◆ Given data ◆

§ §

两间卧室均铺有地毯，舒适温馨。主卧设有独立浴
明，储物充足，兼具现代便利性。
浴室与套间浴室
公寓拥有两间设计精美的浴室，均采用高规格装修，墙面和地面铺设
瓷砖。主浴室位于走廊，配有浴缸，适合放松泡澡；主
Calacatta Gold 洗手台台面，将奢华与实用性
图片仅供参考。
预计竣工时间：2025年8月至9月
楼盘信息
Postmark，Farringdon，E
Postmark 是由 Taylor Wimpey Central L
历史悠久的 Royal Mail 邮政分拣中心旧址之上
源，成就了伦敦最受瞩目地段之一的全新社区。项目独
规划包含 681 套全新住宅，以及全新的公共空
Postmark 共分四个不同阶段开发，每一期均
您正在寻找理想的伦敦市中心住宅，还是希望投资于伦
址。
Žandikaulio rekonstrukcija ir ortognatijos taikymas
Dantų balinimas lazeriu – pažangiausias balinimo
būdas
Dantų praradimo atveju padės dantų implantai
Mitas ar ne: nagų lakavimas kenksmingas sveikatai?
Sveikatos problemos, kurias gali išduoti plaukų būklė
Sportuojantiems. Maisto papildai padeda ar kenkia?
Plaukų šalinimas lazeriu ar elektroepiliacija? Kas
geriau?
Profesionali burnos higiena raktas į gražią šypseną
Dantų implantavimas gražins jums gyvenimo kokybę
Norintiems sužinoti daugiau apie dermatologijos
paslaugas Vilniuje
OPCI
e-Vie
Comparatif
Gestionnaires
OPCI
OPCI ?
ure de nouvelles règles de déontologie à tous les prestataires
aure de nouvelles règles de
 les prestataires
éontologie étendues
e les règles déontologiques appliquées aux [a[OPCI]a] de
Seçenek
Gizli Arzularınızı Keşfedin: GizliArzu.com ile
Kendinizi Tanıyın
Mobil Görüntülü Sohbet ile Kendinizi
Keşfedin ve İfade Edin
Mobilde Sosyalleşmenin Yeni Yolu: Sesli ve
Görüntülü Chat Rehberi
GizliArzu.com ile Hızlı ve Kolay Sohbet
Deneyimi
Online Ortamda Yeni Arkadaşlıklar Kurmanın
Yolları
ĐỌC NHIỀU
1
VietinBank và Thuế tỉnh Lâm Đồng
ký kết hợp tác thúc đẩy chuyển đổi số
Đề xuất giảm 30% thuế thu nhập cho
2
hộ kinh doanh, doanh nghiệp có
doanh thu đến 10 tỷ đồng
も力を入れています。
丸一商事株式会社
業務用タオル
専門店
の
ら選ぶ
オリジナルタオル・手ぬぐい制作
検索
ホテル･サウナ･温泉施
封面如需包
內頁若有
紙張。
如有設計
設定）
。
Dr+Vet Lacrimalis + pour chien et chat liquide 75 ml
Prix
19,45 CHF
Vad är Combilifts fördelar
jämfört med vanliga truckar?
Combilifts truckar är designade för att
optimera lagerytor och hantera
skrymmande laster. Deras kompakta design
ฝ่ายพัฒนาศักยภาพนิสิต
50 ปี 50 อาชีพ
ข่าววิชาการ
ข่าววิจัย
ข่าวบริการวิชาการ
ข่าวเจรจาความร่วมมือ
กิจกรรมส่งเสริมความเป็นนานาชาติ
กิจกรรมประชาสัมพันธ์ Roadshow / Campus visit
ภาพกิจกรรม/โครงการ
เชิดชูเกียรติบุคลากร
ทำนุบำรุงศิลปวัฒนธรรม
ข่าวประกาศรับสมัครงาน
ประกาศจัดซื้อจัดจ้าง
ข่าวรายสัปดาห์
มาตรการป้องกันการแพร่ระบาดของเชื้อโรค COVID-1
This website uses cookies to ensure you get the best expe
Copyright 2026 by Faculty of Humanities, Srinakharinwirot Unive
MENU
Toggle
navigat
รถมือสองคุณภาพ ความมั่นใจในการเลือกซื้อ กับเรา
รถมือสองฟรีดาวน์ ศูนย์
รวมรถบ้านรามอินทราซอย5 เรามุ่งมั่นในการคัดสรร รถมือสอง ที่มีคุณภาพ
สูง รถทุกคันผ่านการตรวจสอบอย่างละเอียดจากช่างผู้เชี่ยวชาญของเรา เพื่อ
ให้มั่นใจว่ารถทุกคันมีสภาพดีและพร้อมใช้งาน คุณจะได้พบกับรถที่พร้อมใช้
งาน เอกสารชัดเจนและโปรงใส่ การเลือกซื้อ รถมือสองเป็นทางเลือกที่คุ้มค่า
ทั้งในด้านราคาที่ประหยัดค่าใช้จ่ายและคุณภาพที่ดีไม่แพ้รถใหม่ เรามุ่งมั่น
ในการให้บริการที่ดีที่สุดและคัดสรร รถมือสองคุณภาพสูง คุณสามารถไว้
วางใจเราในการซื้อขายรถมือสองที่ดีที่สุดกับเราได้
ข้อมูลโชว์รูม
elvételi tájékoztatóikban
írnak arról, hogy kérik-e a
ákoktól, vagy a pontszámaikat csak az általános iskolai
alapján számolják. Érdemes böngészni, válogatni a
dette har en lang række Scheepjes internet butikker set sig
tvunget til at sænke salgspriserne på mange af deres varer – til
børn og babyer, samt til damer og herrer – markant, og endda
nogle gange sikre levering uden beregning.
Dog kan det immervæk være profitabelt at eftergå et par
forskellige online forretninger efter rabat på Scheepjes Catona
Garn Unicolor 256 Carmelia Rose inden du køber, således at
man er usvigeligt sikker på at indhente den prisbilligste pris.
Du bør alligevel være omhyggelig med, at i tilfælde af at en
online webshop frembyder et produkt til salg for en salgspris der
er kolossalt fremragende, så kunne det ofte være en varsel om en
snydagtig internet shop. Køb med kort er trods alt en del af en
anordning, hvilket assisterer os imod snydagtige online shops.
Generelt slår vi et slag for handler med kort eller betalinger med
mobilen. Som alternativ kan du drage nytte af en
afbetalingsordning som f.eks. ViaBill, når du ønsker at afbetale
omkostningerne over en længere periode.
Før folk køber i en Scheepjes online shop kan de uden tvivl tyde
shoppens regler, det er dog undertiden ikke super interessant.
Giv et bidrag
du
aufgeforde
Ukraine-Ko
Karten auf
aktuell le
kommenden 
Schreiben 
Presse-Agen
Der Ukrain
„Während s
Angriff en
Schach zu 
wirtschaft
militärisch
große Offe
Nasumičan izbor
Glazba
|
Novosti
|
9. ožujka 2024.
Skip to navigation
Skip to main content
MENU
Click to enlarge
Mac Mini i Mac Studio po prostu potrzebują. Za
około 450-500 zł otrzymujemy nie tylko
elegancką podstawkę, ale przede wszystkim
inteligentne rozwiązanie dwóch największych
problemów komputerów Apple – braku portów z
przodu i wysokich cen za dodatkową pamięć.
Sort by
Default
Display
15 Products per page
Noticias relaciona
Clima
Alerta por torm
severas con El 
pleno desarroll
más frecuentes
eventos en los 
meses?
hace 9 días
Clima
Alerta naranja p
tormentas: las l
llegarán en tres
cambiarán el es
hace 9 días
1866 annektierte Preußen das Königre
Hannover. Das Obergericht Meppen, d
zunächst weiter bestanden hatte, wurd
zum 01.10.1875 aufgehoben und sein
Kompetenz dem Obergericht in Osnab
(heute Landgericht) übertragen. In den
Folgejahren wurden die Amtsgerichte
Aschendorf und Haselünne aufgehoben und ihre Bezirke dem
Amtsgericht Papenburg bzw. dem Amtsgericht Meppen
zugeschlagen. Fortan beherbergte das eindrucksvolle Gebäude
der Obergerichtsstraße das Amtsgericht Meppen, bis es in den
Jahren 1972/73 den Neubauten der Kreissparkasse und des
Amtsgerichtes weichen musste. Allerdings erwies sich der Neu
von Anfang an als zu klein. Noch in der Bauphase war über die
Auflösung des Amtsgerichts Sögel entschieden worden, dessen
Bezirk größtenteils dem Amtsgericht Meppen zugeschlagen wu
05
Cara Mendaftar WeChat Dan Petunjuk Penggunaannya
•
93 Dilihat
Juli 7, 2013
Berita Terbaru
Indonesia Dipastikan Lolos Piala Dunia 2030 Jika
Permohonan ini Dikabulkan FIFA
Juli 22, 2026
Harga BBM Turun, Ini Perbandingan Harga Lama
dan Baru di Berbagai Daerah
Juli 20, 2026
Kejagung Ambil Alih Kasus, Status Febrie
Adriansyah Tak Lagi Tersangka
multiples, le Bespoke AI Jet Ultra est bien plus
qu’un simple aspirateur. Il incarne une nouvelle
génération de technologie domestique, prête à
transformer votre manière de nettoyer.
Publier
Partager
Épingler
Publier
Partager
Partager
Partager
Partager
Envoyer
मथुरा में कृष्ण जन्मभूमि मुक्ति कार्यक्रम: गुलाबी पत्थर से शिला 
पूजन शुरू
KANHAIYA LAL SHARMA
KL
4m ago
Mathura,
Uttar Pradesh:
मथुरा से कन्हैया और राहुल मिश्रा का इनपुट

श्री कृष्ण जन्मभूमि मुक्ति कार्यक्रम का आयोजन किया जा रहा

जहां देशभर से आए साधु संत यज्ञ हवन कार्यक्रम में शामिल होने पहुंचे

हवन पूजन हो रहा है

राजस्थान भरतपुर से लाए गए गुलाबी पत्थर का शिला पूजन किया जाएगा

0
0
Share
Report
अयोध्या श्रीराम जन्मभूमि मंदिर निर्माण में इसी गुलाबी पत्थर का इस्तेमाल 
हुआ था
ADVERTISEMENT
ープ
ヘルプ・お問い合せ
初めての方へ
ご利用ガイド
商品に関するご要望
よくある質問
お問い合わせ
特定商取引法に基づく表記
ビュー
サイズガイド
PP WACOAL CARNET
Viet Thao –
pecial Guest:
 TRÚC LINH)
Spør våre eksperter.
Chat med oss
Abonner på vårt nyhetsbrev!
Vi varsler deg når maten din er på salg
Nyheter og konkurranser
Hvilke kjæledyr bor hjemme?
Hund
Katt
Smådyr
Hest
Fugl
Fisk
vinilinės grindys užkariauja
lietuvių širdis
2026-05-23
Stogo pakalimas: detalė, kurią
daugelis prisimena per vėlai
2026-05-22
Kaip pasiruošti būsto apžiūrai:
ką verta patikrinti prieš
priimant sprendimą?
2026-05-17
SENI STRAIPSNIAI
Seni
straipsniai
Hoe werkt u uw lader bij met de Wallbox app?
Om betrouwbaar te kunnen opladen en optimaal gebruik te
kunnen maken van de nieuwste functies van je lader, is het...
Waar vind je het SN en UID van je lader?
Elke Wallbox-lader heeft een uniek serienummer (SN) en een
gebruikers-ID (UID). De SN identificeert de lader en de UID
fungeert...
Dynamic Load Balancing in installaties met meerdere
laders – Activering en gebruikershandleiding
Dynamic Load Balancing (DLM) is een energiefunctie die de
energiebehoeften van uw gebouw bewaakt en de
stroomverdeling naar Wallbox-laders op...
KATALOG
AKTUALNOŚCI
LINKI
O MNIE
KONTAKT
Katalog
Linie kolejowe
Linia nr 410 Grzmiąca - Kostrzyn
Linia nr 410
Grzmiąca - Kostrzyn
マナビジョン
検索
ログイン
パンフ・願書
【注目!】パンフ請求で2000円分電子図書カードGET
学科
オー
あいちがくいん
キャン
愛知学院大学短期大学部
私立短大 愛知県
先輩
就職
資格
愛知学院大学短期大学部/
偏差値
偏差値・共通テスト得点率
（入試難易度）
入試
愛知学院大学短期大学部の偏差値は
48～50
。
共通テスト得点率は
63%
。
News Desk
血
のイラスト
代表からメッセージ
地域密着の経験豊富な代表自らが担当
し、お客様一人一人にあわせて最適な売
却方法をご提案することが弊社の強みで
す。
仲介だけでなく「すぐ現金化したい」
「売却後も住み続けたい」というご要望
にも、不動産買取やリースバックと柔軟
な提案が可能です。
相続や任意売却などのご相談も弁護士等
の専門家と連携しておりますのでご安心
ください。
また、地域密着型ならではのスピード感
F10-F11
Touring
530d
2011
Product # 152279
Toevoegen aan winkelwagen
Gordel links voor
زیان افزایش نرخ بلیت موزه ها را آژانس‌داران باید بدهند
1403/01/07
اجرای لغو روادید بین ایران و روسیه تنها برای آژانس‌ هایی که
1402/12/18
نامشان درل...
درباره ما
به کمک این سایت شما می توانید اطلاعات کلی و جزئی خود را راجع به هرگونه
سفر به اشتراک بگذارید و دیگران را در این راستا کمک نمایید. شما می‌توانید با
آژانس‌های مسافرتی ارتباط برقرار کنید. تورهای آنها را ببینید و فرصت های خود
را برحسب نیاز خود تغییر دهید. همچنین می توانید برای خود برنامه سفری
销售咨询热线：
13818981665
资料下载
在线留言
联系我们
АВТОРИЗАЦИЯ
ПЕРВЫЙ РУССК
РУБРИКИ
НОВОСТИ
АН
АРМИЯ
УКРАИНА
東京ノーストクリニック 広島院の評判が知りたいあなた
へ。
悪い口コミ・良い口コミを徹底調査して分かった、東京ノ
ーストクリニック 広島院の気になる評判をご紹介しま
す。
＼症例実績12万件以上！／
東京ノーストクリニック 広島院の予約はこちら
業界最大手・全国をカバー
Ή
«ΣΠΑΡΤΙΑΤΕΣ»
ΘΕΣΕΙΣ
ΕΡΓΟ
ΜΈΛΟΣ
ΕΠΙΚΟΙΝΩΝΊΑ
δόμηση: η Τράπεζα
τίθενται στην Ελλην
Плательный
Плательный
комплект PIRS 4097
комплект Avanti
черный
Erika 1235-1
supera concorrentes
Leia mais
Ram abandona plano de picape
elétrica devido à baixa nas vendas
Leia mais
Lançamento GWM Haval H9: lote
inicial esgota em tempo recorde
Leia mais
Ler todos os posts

§ §

◆ What is needed ◆
Gather every line from the listing above in which "Kostrzyn" appears, and copy those lines.

◆ Response to the exercise ◆
Linia nr 410 Grzmiąca - Kostrzyn
Grzmiąca - Kostrzyn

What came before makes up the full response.